Records from a dataset
# # # # #

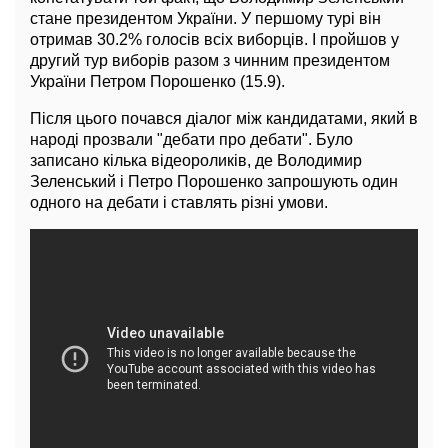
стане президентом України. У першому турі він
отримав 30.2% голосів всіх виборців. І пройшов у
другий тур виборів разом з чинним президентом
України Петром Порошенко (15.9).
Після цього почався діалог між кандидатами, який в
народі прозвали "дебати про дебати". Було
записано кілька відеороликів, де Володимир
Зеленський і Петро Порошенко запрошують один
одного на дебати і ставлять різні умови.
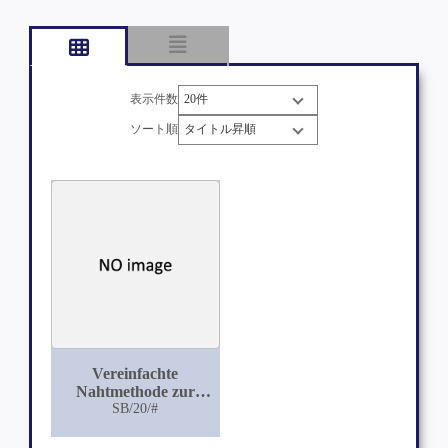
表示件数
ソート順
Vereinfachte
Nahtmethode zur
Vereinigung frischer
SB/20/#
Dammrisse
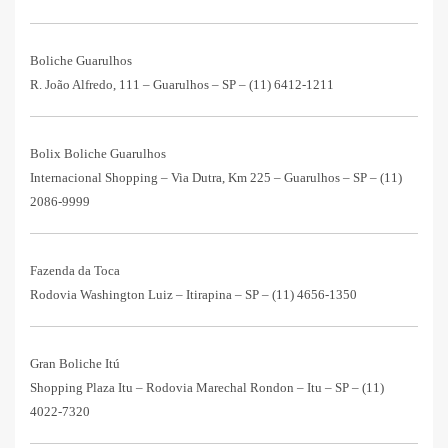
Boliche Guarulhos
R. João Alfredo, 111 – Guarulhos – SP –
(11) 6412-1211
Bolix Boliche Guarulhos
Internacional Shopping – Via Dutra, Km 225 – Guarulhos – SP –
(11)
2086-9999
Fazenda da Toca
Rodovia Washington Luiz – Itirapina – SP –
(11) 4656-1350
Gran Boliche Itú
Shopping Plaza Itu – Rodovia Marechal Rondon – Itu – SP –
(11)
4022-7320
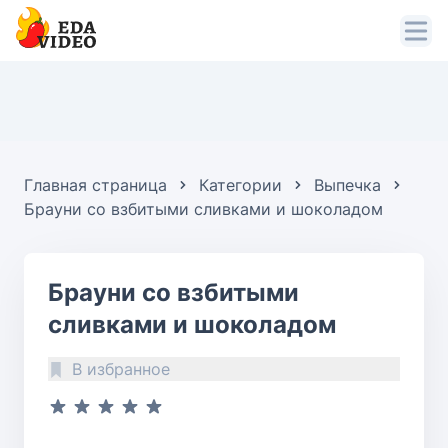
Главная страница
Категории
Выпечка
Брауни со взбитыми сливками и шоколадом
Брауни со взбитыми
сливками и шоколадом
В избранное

# # # # #

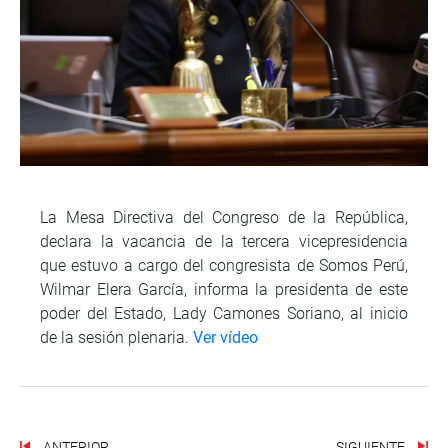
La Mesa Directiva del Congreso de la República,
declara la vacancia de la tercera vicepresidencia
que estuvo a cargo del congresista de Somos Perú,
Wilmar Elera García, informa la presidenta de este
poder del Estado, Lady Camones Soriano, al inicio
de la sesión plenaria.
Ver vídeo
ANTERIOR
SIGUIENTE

# # # # #

Copy only the lines above from the one containing "Nahtmethode zur" through the one containing "В избранное", both included. Leave out the pictures.

= Output for this task =
Nahtmethode zur
Vereinigung frischer
SB/20/#
Dammrisse
Boliche Guarulhos
R. João Alfredo, 111 – Guarulhos – SP –
(11) 6412-1211
Bolix Boliche Guarulhos
Internacional Shopping – Via Dutra, Km 225 – Guarulhos – SP –
(11)
2086-9999
Fazenda da Toca
Rodovia Washington Luiz – Itirapina – SP –
(11) 4656-1350
Gran Boliche Itú
Shopping Plaza Itu – Rodovia Marechal Rondon – Itu – SP –
(11)
4022-7320
Главная страница
Категории
Выпечка
Брауни со взбитыми сливками и шоколадом
Брауни со взбитыми
сливками и шоколадом
В избранное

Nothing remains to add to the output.